(Leestekst)
Hoorcollege 3 – Verzekeringsrecht
GAAT OM HEERSENDE LEER, DUS NIET OM OPVATTING VAN DOCENTEN!
Verzwijging: Inleiding (1)
Verzekering is handel in ‘’Onzekerheid’’. Vgl. 7:925
Om een juiste acceptatiebeslissing te kunnen nemen is het voor verzekeraars van belang dat zij
in de precontractuele fase voldoende info hebben over het aangeboden te verzekeren risico als
ook de moraliteit van de aspirant-verzekeringnemer en de aspirant-verzekerde.
Het onderhavige punt is geen eenzijdig belang van de verzekeraar
Verzekeraar heeft info nodig over aangeboden risico, niet alleen over risico zelf maar ook de persoon/
personen die achter het risico zitten. Risico over de moraliteit (arrest al erkent dat moraliteit
belangrijk is voor precontractuele fase van contract, van de aspirant (nog niet) -verzekeringsnemer.

(Vermelde records)
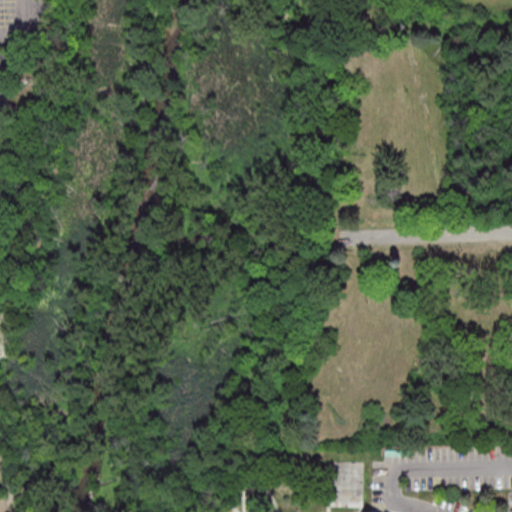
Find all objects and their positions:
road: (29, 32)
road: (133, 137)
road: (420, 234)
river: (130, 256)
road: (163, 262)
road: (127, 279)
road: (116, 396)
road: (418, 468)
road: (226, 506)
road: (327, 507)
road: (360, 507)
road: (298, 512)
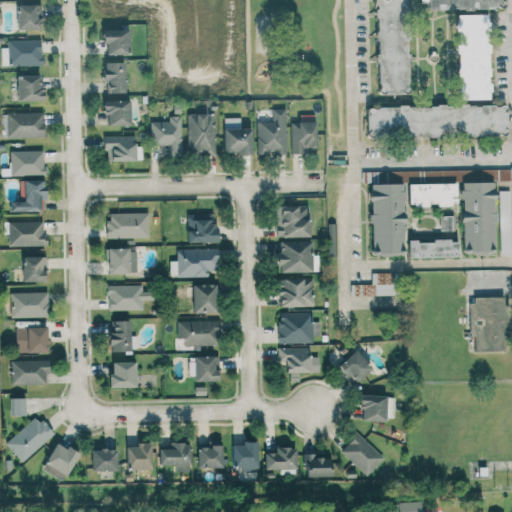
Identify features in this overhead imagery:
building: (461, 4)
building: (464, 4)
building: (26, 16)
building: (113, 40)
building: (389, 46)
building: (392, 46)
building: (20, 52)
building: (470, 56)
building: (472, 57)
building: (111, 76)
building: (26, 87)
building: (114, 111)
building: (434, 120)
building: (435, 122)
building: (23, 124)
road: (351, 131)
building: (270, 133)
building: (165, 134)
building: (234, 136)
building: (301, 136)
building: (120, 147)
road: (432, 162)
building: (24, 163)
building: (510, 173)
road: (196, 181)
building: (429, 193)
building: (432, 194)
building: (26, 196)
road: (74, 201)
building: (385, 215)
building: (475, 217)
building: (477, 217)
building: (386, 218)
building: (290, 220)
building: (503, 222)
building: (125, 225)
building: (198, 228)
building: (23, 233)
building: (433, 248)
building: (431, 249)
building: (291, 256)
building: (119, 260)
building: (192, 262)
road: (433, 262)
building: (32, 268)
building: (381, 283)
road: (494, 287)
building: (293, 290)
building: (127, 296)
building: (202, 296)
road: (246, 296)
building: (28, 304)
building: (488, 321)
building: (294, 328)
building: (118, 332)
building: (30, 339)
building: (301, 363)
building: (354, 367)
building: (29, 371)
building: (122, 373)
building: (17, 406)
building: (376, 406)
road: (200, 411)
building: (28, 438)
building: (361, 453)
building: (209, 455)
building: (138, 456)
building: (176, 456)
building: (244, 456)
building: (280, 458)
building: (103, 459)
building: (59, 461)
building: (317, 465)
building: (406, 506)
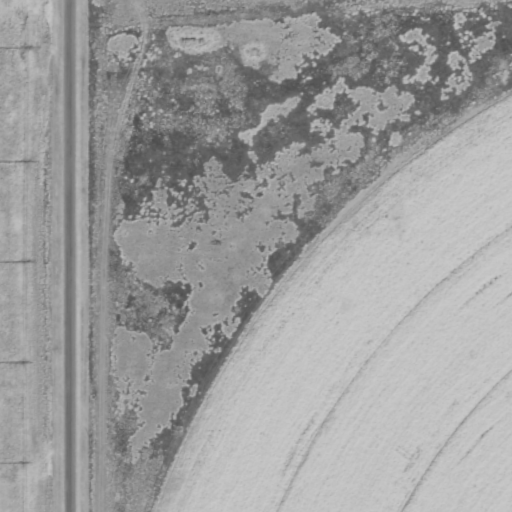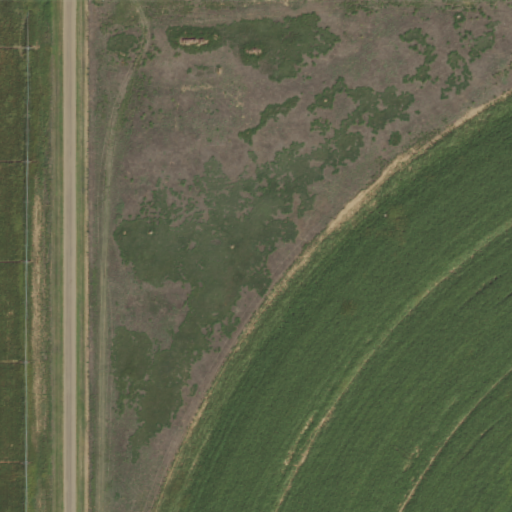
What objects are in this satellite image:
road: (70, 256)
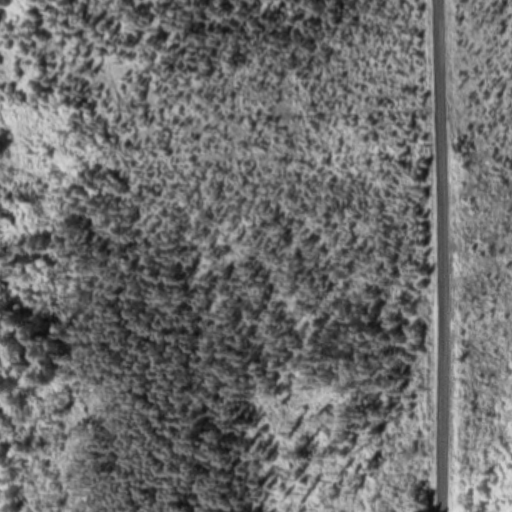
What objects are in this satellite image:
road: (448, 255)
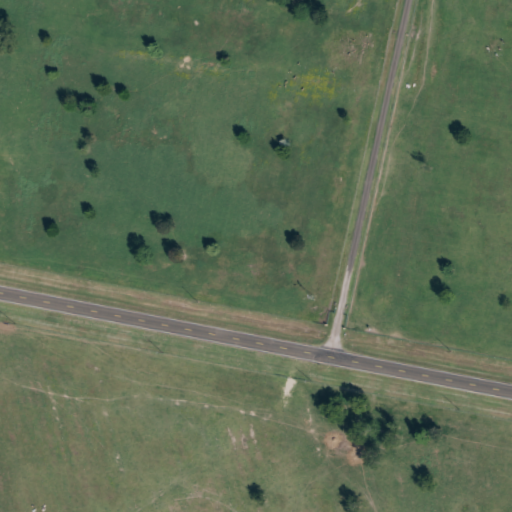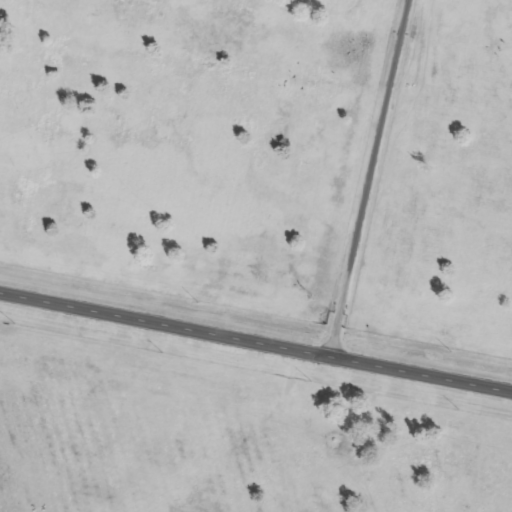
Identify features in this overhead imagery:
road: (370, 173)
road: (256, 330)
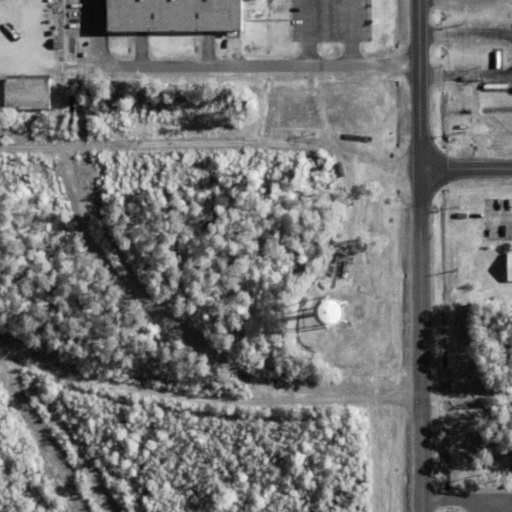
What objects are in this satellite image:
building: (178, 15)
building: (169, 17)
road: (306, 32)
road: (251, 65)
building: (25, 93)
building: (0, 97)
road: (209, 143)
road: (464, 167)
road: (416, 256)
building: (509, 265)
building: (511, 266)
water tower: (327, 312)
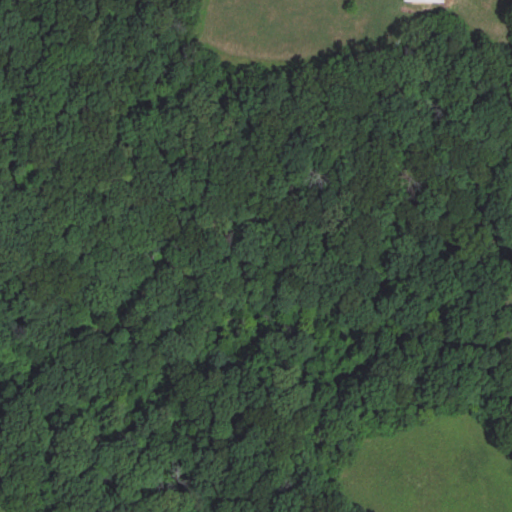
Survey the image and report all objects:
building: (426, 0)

(Opdracht)
Beantwoord deze vragen over de leestekst:
(a) Waarin is verzekering volgens de tekst handel?
(b) In welke fase moeten verzekeraars voldoende informatie hebben over het aangeboden risico?
(c) Over wie heeft de verzekeraar naast het risico zelf ook informatie nodig?

(Oplossing)
(a) In onzekerheid.
(b) In de precontractuele fase.
(c) Over de persoon of personen die achter het risico zitten, namelijk de aspirant-verzekeringnemer en de aspirant-verzekerde. Het gaat daarbij om hun moraliteit.